The artists of the Second Floor Contemporary exhibit “Kim Hindman Eric Knoote Carolyn Bomar” engage in a bit of artistic alchemy. For Hindman, it’s mind over matter. Knoote moves the earth. Bomar transcends the universe.

Hindman’s 10 small to mid-size drawings and two small polymer gravure prints explore the mind and the body. Of the drawings, her six green-tinted female nudes (untitled graphite and dry pigment on paper) are masterworks of ambiguity. Receptive, passive, lackadaisical, sensual, fertile — all these readings are possible for the thin-armed, large-thighed figures listing to one side or the other. Hindman cites Egon Schiele, Marlene Dumas, and Nathan Oliveira as artistic influences, and there are hints of physical and emotional distress in her work. Each of these drawings contains one nude figure who is often faceless and handless, with emaciated arms hanging limply or draped along her body.

Hindman’s polymer gravures, also untitled, are particularly unsettling. The figure in one of the prints is hunched forward in an unnatural posture. She is armless, and dark black smudges eradicate her head and stain her left buttock. The artist’s execution of the second polymer print approaches Matisse’s ability to describe mass with an economy of line. It also suggests that passivity, untempered by other attributes, can have unsettling consequences. Here is the same bent-over figure with thin arms plastered against the sides of her body. Her thighs have grown enormous in a work that, in part, serves as a cautionary tale in which a faceless, handless, armless, hunched figure turns into an amorphous lump of clay.

In his series of nine small watercolors, Dutch artist Knoote synthesizes his homeland’s most distinctive features into haunting abstractions. In one of the most striking of these 10-by-14-inch works (all untitled), black grids crisscross and frame tiny portals streaked with royal blue and lemon yellow. These tiny rectangles are not the obsessive repetitions of Agnes Martin or the dizzying designs of Op art. They are not the two-dimensional color grids of Piet Mondrian, another Dutch artist, who also worked and lived in this flat country crisscrossed with canals. The yellow and blue splashes of color look like seascapes and fields of grain seen from a great distance and reflect spatial devices used by 17th-century Dutch masters to create the illusion of whole worlds seen through small windows.

Two other particularly evocative works from Knoote are concentrated shorthands of Holland’s flat fields, canal systems, and wide-open vistas. Holland’s forests were denuded centuries ago, and in these semi-abstractions, clouds, waterways, and meadows spiral together into deep green ovals that float in pale atmospheres above multiple red suns or an occasional wisp of a tree.
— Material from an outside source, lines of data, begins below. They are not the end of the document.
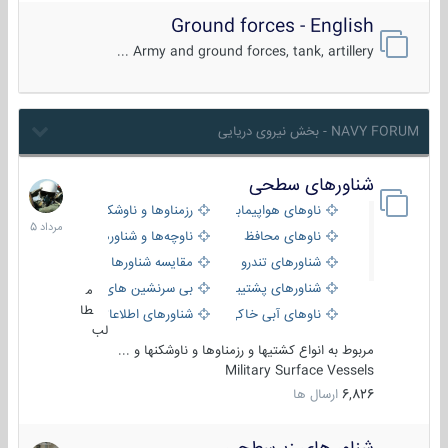
Ground forces - English
Army and ground forces, tank, artillery ...
NAVY FORUM - بخش نیروی دریایی
شناورهای سطحی
2
مرداد
ناوهای هواپیمابر و بالگرد بر
رزمناوها و ناوشکن‌ها
1405
ناوهای محافظ
ناوچه‌ها و شناورهای گشتی
شناورهای تندرو
مقایسه شناورها
شناورهای پشتیبانی
بی سرنشین های دریایی
م
طا
ناوهای آبی خاکی و نیروبر
شناورهای اطلاعاتی و جاسوسی
لب
مربوط به انواع کشتیها و رزمناوها و ناوشکنها و ...
Military Surface Vessels
6,826
ارسال ها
Using her love for both printmaking and science, Bomar explores the edge of the known universe with artwork she describes as “attempts to apprehend the underlying beautiful mystery of nature.” Her three most recent works are 18-by-18-inch monoprints that look like nebulae billowing (Cutaway #2 and #3) and amoebae dancing (Cutaway #1). Her 15 small polymer gravure prints (6-by-6 inches) also bring to mind energy unfolding at macro and micro levels — like satellite images of galaxies or clouds of electrons circling nuclei seen with the most powerful microscopes. The images vary almost imperceptibly from one print to the next as Bomar exercises her and our ability to perceive subtle changes in form and light. The artist’s Obscure 1-5 are five polymer gravures enhanced with subtle pastels. These small haunted worlds glow with faint light (pale flesh tones and lightest burgundy). They bring to mind Mark Rothko’s dark color fields painted late in his life when he was terminally ill and straining toward the sublime. As in all the works in the exhibition, Bomar’s abstractions are nevertheless elegantly grounded in nature.